> To-do item:
Starting at the first of the items and stopping after the line that contains "CATEGORIEËN", rewrite those lines with "magazines" changed to "tijdschriften" and everything else kept the same. Omit the pictures from your output.

> Supplied entries:
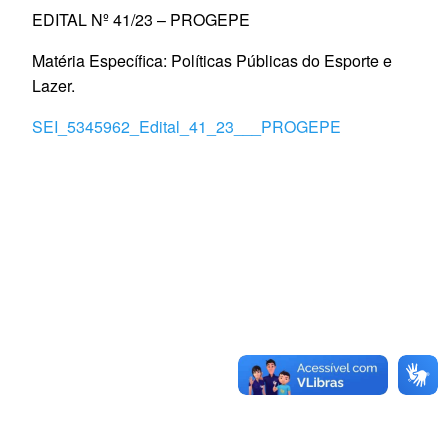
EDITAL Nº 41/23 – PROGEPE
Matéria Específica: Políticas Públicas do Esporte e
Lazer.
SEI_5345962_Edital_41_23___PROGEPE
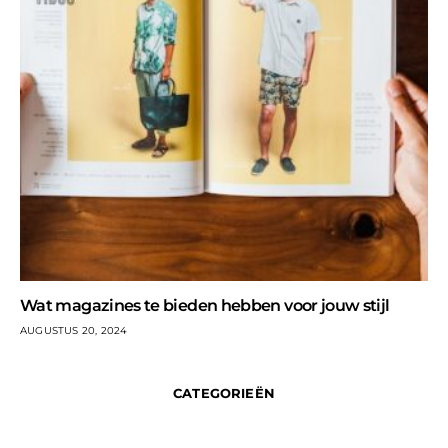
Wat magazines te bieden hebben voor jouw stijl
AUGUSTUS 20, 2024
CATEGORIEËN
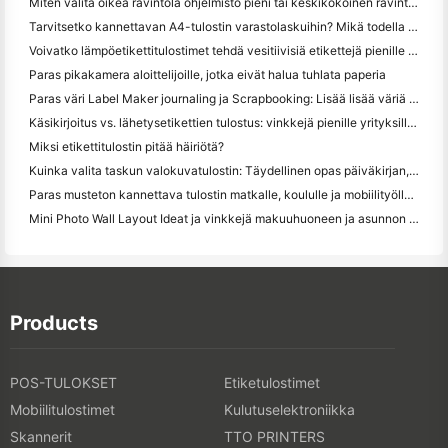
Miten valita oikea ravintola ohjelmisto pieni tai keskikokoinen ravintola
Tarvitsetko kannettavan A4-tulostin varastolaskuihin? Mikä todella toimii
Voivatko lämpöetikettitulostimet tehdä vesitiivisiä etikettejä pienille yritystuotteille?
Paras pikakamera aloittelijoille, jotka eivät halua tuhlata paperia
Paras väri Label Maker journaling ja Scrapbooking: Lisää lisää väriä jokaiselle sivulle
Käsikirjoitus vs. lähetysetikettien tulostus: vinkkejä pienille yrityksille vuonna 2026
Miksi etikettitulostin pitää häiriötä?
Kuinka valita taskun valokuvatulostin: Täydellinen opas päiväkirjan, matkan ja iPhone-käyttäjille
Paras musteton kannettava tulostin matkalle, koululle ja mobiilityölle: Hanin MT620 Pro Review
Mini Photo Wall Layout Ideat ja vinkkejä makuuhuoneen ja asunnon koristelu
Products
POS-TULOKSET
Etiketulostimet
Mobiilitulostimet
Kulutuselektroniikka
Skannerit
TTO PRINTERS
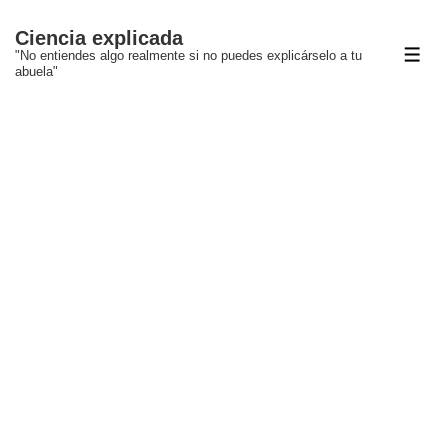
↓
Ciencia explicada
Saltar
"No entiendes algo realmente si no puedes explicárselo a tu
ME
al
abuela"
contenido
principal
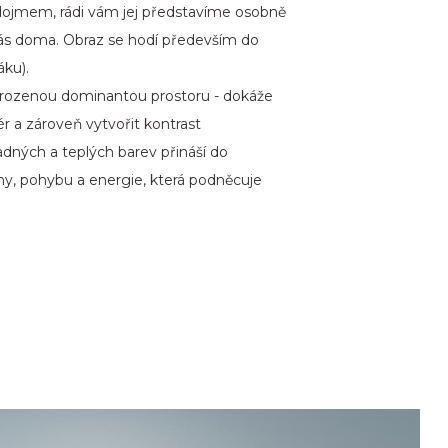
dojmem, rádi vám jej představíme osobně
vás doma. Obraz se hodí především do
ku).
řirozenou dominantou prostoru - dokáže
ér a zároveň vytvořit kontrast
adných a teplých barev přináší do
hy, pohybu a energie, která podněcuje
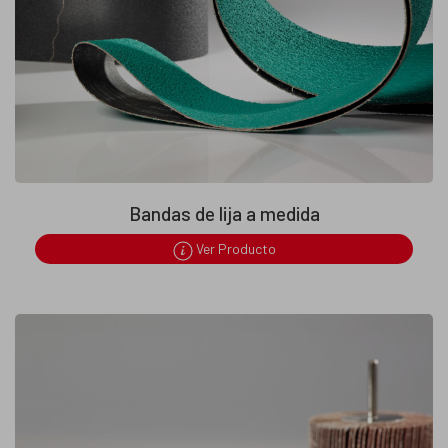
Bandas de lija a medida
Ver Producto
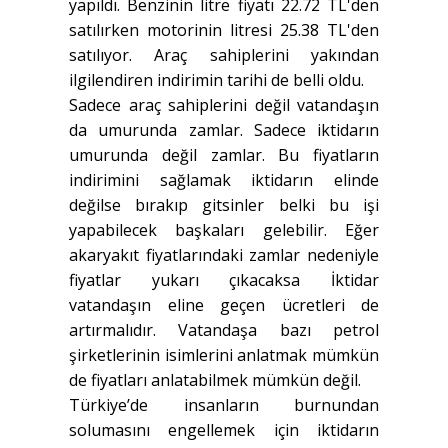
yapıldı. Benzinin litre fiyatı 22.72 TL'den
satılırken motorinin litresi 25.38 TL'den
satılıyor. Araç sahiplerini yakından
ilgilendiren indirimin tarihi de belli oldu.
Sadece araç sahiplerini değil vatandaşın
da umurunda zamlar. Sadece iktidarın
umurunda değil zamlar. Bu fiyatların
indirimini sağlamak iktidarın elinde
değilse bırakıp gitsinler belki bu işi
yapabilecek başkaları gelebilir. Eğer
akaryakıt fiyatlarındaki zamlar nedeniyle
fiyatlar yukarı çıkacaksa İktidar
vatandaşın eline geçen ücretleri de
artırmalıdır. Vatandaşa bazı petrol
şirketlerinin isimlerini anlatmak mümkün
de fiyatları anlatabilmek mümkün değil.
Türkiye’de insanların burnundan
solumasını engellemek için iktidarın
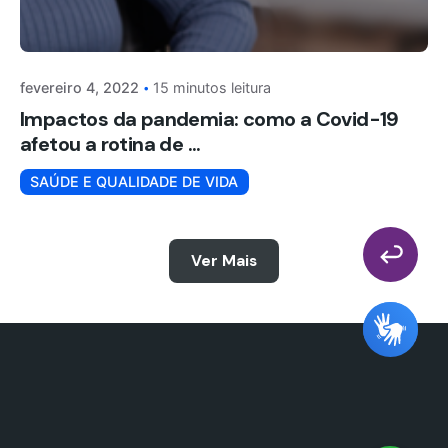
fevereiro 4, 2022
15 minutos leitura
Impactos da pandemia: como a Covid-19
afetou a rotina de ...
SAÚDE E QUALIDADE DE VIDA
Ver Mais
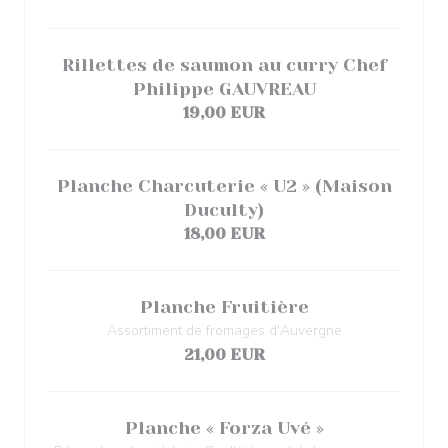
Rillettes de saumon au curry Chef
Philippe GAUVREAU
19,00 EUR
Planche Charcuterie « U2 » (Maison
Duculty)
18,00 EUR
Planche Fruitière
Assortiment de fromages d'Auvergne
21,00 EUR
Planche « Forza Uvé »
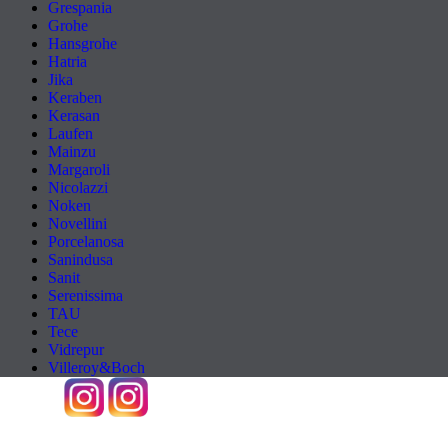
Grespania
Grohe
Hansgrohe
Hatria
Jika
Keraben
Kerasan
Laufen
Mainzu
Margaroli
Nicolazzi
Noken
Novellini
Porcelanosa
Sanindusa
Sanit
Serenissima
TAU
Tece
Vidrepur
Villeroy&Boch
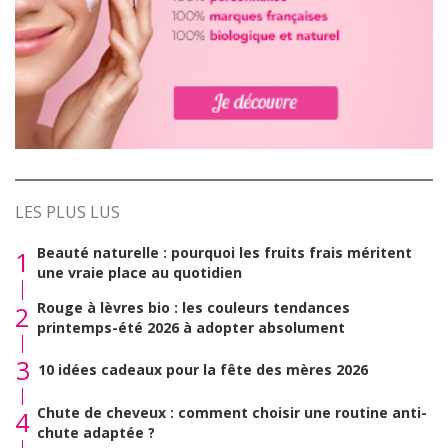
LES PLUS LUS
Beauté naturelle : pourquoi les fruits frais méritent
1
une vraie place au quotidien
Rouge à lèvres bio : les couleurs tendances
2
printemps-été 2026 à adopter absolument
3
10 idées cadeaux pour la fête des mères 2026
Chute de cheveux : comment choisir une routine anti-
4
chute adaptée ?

> Reply to the exercise:
EDITAL Nº 41/23 – PROGEPE
Matéria Específica: Políticas Públicas do Esporte e
Lazer.
SEI_5345962_Edital_41_23___PROGEPE
Wat tijdschriften te bieden hebben voor jouw stijl
AUGUSTUS 20, 2024
CATEGORIEËN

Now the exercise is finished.